By GREGORY MEYER
NEW YORK -- The tide of investors demanding money back from hedge funds is washing into New York-area office buildings, as funds that rented plush space when times were good adopt a sort of austerity.
After driving Manhattan office rents to nearly $200 a square foot, hedge funds are struggling with stingier lenders, investor redemptions and, in many cases, poor returns. As a result, in East Coast hedge fund capitals New York City and Greenwich, Conn., several high-profile hedge funds are scrambling to sublet office space.
"There is certainly a lack of demand from hedge funds," said Evan Margolin, a New York managing director at Studley Inc., a tenant-representation firm. "It's all redemption-driven. Even funds doing well are facing redemptions, and funds not doing well are facing larger redemptions."
In Manhattan, hedge funds Duff Capital Advisors, RiverPark Capital, SAB Capital and Sansar Capital Management are among those with Midtown space to sublet, real-estate brokers say. Twenty-eight miles northeast in Greenwich, Duff Capital and quantitative fund firm AQR Capital Management have spare square footage.
The situation is a far cry from just a year ago when firms were willing to pay millions to outfit office space with backup power systems, in-house gyms and large pantries for catered lunches. A handful of skyscrapers near the southeast corner of Central Park commanded the highest rents, in some cases near $200 a square foot.
"Over the last few years ostentatiousness was in and having space in the top of towers with phenomenal Central Park views was highly coveted," said Ben Friedland, a senior vice president at CB Richard Ellis Group Inc. "Now as a money manager in the world we're in you have to weigh what message that gives off."
Posh Sublets
The moves to downsize follow unprecedented pain in the hedge-fund industry.
Funds as a group were down about 18% through November and in the third quarter of this year fund closings exceeded launches for the first time in more than a decade, according to Hedge Fund Research.
SAB Capital Management, founded by Scott A. Bommer, has about 11,000 square feet to sublet on the 21st floor of the General Motors Building, a premium Manhattan tower across New York's Fifth Avenue from the Plaza Hotel.

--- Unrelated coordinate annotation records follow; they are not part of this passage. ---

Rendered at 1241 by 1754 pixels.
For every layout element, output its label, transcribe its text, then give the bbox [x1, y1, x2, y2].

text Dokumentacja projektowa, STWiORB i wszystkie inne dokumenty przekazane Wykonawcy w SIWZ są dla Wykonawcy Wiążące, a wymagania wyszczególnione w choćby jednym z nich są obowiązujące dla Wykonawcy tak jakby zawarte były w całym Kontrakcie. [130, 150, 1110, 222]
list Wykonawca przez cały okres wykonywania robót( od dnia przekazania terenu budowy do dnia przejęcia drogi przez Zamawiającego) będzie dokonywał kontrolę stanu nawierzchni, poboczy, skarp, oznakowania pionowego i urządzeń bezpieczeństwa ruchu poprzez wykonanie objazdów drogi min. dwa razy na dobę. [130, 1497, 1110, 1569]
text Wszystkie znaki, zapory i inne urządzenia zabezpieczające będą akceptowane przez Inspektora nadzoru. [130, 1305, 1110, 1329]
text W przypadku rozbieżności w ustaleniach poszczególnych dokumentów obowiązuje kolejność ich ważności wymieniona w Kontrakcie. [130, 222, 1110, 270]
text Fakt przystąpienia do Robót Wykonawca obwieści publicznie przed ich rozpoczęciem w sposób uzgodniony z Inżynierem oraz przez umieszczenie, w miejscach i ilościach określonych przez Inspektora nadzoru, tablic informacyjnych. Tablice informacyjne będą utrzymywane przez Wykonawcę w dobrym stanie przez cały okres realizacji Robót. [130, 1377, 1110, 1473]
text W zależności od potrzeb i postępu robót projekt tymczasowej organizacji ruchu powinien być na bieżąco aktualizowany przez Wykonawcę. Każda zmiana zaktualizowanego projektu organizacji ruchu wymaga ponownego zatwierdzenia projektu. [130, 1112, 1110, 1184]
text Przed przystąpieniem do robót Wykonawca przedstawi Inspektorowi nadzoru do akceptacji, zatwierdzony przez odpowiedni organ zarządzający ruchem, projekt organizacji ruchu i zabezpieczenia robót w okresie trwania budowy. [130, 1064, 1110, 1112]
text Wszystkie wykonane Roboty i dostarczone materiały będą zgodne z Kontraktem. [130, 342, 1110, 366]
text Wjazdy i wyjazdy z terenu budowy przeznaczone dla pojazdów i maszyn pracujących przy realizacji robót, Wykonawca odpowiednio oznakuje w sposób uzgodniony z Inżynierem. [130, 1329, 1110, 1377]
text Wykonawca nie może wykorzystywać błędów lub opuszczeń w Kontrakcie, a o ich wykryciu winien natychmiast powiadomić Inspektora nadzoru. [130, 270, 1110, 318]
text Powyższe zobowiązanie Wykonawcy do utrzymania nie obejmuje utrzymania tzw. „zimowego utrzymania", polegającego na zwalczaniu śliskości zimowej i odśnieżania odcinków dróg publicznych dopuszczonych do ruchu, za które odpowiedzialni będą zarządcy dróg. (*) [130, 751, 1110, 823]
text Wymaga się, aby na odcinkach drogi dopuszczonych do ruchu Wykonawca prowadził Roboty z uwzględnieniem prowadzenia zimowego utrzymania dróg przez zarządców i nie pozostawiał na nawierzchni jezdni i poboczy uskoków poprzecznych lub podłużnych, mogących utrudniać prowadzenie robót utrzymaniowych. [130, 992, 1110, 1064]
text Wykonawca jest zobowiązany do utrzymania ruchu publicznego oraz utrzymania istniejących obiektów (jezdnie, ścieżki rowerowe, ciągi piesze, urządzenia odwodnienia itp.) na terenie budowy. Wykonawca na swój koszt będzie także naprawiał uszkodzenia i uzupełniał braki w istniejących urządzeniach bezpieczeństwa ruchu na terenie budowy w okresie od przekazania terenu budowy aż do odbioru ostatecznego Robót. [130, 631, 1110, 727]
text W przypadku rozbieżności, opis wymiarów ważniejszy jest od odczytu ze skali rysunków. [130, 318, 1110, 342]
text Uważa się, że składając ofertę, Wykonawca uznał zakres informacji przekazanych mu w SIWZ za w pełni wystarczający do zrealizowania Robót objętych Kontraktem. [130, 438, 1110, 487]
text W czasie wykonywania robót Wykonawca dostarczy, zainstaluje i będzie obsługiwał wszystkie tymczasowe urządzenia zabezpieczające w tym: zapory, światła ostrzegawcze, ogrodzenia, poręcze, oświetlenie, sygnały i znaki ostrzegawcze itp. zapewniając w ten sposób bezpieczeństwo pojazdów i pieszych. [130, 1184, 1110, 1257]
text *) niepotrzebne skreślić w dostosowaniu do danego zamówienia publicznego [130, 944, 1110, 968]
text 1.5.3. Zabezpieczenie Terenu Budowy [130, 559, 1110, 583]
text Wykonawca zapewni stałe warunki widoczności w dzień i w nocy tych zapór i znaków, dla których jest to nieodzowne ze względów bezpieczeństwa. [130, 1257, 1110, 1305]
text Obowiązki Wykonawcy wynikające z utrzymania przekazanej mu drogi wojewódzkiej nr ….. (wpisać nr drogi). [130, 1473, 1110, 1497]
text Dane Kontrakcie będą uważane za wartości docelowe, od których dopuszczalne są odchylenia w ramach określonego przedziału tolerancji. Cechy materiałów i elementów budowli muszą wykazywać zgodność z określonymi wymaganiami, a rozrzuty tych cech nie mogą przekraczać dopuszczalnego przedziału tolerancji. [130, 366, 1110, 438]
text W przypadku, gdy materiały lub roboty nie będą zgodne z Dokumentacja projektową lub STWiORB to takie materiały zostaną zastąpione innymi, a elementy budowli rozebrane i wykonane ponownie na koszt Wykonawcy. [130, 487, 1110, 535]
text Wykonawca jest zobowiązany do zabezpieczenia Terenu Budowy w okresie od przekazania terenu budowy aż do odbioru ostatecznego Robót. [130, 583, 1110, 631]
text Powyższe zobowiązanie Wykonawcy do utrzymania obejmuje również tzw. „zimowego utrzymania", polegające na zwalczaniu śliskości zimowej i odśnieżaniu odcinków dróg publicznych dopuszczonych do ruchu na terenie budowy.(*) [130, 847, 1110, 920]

SAB didn't respond to requests for comment.
Amber Capital, a hedge fund run by Michel Brogard and housed inside the slant-roofed Citigroup Center on East 53rd Street in New York City, is seeking subtenants for the 31,000-square-foot floor it leased through 2016, according to a marketing brochure for the space.
Duff Capital, founded by Phil Duff, is trying to sublet about 11,000 square feet on Park Avenue in Manhattan, as well as 15,000 square feet in the former Greenwich headquarters of tobacco company UST Inc. Duff Capital is reducing space and "looking at various options," a firm spokeswoman said. She wouldn't give a reason behind the moves.
AQR, with assets of more than $20 billion, is based in Greenwich Plaza, a 300,000-square-foot office complex next to the Greenwich train station. It shares the building with hedge-fund tenants including Lone Pine Capital, JD Capital Management and FrontPoint Partners, which was co-founded by Mr. Duff. AQR has been attempting to sublease 65,000 square feet in another Greenwich office building. A source with knowledge of the firm said it is pruning operations for the first time since it was founded.
Thinking Short Term
Hedge funds are plunging into subleasing just as the Manhattan office market softens. The island's vacancy rate for Class A buildings in November was 8.7%, the highest level in more than three years, according to Colliers ABR Inc. Sublease availability is up nearly 150% for the year to date, the real-estate firm said.
Hedge funds that need to renew leases are in many cases looking for short-term extensions on the expectation rents will drop. Over the years, rent wasn't the biggest factor for hedge funds scouting office space "because if the business was working, the rent was a small component of their profits. It made no difference whether they paid $100 a foot or $150 a foot," Mr. Margolin said.